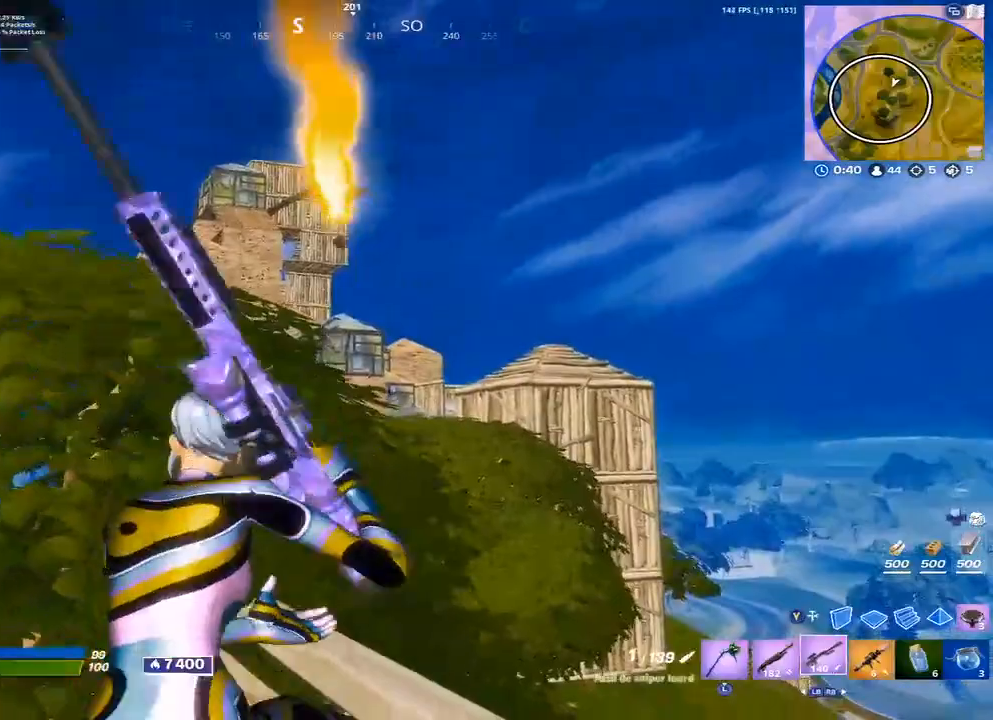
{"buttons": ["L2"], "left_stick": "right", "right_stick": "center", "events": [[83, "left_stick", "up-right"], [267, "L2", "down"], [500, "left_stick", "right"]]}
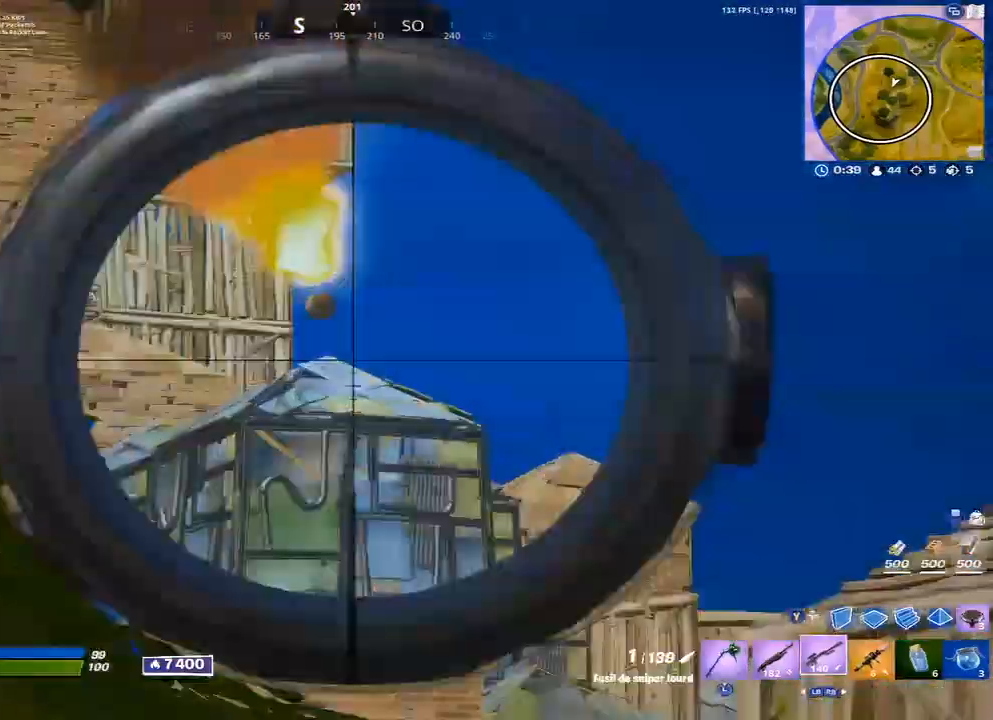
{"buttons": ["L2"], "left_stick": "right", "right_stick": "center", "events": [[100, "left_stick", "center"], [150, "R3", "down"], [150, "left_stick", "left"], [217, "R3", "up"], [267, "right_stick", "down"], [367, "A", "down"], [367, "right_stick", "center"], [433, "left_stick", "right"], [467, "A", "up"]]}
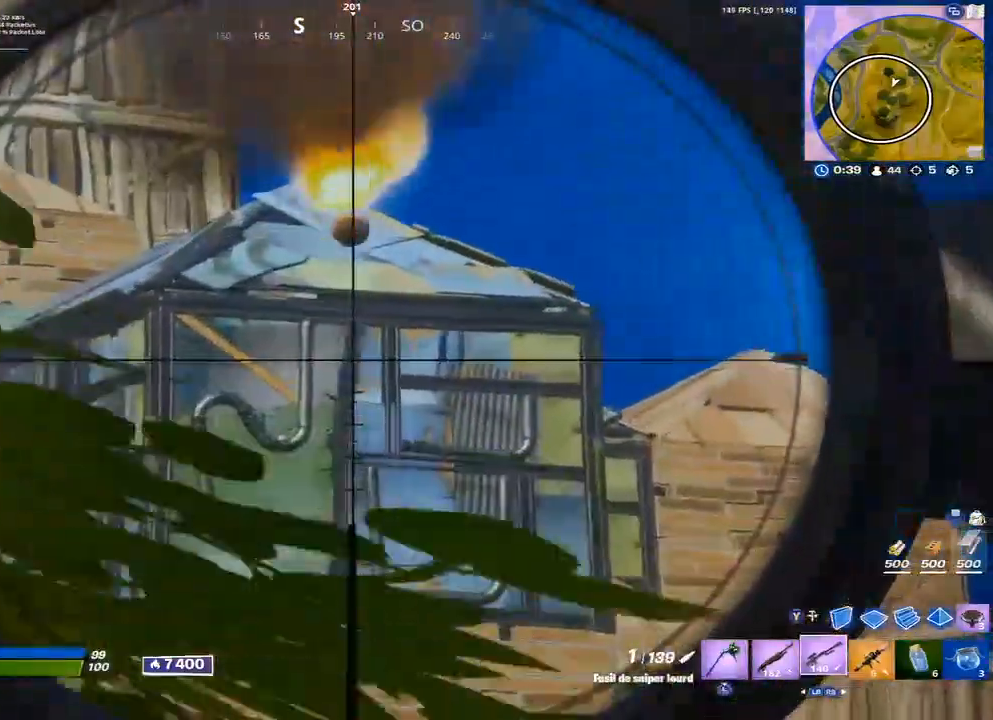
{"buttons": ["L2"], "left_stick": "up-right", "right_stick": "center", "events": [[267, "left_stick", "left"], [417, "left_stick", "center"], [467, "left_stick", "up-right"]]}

....

● **Activity**: Please retype all of the material exactly, skipping whatever images it holds.

● **Task answer**:
{"buttons": ["L2"], "left_stick": "right", "right_stick": "center", "events": [[83, "left_stick", "up-right"], [267, "L2", "down"], [500, "left_stick", "right"]]}
{"buttons": ["L2"], "left_stick": "right", "right_stick": "center", "events": [[100, "left_stick", "center"], [150, "R3", "down"], [150, "left_stick", "left"], [217, "R3", "up"], [267, "right_stick", "down"], [367, "A", "down"], [367, "right_stick", "center"], [433, "left_stick", "right"], [467, "A", "up"]]}
{"buttons": ["L2"], "left_stick": "up-right", "right_stick": "center", "events": [[267, "left_stick", "left"], [417, "left_stick", "center"], [467, "left_stick", "up-right"]]}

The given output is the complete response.